Wann ist der beste Zeitpunkt für die Heizölbestellung?
Generell können die Preise für Heizöl im Sommer oft niedriger sein. In diesen Monaten ist die Nachfrage tendenziell geringer als im Winter. Es ist jedoch wichtig zu beachten, dass andere Faktoren, wie geopolitische Ereignisse oder Änderungen in der Rohölproduktion diese allgemeine Tendenz beeinflussen können.
Wo kann der aktuelle Preis für Heizöl gefunden werden?
Die aktuellen Heizölpreise können über verschiedenen Websites von Vergleichsportalen gefunden werden. Zudem können auch lokalen Heizölhändlern eine Auskunft erteilen. Zu beachten ist: Die Angaben sind immer tagesaktuell und können sich ändern.
Ist die Bestellung größerer Mengen Heizöl sinnvoll?
Der Kauf von Heizöl in großen Mengen kann oft zu niedrigeren Preisen führen. Denn viele Anbieter bieten einen Mengenrabatt an. Allerdings sollte man dabei auch die Lagerkapazitäten und den Verbrauch berücksichtigen.
Wie wirken sich Währungsschwankungen auf die Heizölpreise aus?
Weil Rohöl auf dem Weltmarkt in der Regel in US-Dollar gehandelt wird, können Wechselkursschwankungen einen Einfluss auf die Heizölpreise haben. Für die Heizölkunden bedeutet das: Wenn der Euro gegenüber dem US-Dollar an Wert gewinnt, kann dies dazu führen, dass Heizöl für Verbraucher in der Eurozone günstiger wird – und umgekehrt.
Wie kann ich mich vor steigenden Heizölpreisen schützen?
Einige Heizölhändler bieten Verträge an, bei denen die Verbraucher einen festen Preis für eine bestimmte Liefermenge über einen bestimmten Zeitraum vereinbaren können. Dies kann vor zukünftigen Preiserhöhungen schützen – birgt aber auch das Risiko, dass man mehr bezahlen muss, wenn die Preise für Heizöl wieder fallen. Zudem können effiziente Heizsysteme und gute Isolierung den Verbrauch und damit die Brennstoffkosten senken.
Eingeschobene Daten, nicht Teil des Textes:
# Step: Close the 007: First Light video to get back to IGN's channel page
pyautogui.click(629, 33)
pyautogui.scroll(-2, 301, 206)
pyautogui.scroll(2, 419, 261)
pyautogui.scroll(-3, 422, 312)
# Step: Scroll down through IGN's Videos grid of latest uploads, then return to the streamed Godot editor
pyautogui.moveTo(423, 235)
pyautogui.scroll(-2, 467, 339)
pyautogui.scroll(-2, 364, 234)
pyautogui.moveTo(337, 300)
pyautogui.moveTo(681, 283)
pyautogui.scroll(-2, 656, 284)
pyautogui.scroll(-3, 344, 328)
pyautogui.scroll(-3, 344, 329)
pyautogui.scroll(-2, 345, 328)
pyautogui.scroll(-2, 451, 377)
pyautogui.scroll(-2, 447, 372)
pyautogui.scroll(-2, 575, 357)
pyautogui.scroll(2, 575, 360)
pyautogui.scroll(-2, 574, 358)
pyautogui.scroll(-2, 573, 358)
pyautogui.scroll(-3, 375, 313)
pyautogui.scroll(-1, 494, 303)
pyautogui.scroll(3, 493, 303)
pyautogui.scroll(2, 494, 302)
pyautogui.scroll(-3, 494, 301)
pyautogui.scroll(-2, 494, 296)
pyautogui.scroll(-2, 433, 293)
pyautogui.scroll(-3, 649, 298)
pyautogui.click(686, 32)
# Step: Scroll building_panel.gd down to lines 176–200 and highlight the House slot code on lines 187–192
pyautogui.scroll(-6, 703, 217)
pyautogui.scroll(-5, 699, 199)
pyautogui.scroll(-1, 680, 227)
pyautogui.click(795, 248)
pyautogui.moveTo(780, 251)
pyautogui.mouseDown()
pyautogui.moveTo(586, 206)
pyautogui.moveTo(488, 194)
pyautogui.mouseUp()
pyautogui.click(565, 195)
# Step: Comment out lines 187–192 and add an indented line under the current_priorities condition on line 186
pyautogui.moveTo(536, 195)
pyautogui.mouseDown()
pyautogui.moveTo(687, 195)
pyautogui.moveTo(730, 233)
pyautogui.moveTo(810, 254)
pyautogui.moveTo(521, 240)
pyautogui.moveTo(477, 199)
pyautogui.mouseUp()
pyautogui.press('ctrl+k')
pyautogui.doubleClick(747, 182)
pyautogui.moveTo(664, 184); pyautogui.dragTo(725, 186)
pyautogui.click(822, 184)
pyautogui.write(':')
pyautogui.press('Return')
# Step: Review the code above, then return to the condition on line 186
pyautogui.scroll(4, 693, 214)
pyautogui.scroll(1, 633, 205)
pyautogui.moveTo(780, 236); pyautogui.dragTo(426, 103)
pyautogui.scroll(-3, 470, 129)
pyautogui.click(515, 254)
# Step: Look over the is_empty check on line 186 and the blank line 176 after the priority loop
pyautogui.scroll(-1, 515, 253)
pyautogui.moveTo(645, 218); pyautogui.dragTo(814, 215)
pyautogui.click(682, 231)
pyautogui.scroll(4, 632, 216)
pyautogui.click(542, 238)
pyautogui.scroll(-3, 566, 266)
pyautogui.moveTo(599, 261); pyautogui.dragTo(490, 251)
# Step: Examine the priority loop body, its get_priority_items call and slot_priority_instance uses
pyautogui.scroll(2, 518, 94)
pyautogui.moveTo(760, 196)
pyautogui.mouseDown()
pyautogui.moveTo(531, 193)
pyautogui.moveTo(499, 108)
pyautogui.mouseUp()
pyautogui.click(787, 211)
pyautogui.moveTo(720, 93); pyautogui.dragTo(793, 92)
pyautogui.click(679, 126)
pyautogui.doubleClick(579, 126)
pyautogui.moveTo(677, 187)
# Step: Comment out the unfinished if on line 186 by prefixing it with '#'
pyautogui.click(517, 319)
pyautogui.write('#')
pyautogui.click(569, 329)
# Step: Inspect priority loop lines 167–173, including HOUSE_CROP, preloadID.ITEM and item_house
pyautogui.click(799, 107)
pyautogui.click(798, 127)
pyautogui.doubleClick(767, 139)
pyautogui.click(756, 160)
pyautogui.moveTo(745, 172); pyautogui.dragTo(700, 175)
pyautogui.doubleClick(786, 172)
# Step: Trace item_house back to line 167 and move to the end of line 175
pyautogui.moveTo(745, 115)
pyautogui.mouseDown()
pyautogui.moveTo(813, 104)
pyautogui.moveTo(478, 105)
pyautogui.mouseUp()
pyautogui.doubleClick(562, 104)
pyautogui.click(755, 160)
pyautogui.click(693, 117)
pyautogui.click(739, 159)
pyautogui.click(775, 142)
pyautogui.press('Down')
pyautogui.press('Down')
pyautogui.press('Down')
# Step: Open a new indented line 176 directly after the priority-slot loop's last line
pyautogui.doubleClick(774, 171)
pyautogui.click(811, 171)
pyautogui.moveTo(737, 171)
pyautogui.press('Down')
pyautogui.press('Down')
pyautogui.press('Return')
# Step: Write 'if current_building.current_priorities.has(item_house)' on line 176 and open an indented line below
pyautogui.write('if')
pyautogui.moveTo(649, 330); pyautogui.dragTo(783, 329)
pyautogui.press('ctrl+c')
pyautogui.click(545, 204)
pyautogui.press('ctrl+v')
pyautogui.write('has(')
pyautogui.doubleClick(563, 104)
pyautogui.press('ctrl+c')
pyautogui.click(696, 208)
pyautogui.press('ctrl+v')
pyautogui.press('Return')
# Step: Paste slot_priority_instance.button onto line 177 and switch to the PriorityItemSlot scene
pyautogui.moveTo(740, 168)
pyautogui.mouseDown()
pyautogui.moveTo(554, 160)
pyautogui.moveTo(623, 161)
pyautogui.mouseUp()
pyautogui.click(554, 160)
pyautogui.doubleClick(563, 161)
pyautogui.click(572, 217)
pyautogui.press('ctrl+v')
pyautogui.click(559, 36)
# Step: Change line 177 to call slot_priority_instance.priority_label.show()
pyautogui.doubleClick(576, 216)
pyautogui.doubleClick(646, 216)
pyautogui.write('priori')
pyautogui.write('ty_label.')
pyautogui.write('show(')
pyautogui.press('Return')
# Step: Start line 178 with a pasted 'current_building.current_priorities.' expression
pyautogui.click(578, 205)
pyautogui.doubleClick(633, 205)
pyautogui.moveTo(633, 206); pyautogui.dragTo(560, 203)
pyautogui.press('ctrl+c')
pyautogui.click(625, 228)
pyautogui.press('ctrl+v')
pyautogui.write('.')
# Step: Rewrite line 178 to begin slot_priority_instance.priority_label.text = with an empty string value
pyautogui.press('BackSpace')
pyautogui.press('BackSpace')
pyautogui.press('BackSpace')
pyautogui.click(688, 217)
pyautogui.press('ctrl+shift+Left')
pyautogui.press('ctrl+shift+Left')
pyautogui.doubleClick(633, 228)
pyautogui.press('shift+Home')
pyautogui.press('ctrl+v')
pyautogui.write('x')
Wie sinnvoll sind Online-Preisvergleiche für Heizöl?
Online-Preisvergleiche für Heizöl können sehr nützlich sein, um einen Überblick über die aktuellen Preise der verschiedenen Anbieter zu bekommen. Sie ermöglichen es, das günstigste Angebot zu finden und zu prüfen, ob die Preise in der jeweiligen Region der allgemeinen Markttendenz entsprechen. Dennoch sollten neben dem Preis auch die Qualität des Heizöls und die Seriosität des Anbieters berücksichtigt werden. Manchmal können zudem Extra-Kosten wie die Liefergebühren anfallen, die nicht immer im ursprünglichen Preis enthalten sind.
Worauf ist bei der Bestellung von Heizöl zu achten?
Mehrere Punkte sollten Heizölkunden bei der Bestellung beachten – das sind:
- Die aktuellen Heizölpreise und mögliche Preisänderungen
- Der zu erwartenden Verbrauch und die Lagerkapazität
- Die Heizölqualität Qualität des Heizöls – dieses sollte die Anforderungen der Heizung entsprechen
- Extra-Kosten wie eine zusätzliche Liefergebühr können anfallen.
- Der Lieferant sollte seriösen sein und der Lieferprozess sollte reibungslos verlaufen – eine gute Vorbereitung ist wichtig
Wie wirkt sich der CO2-Preis auf die Heizölpreise aus?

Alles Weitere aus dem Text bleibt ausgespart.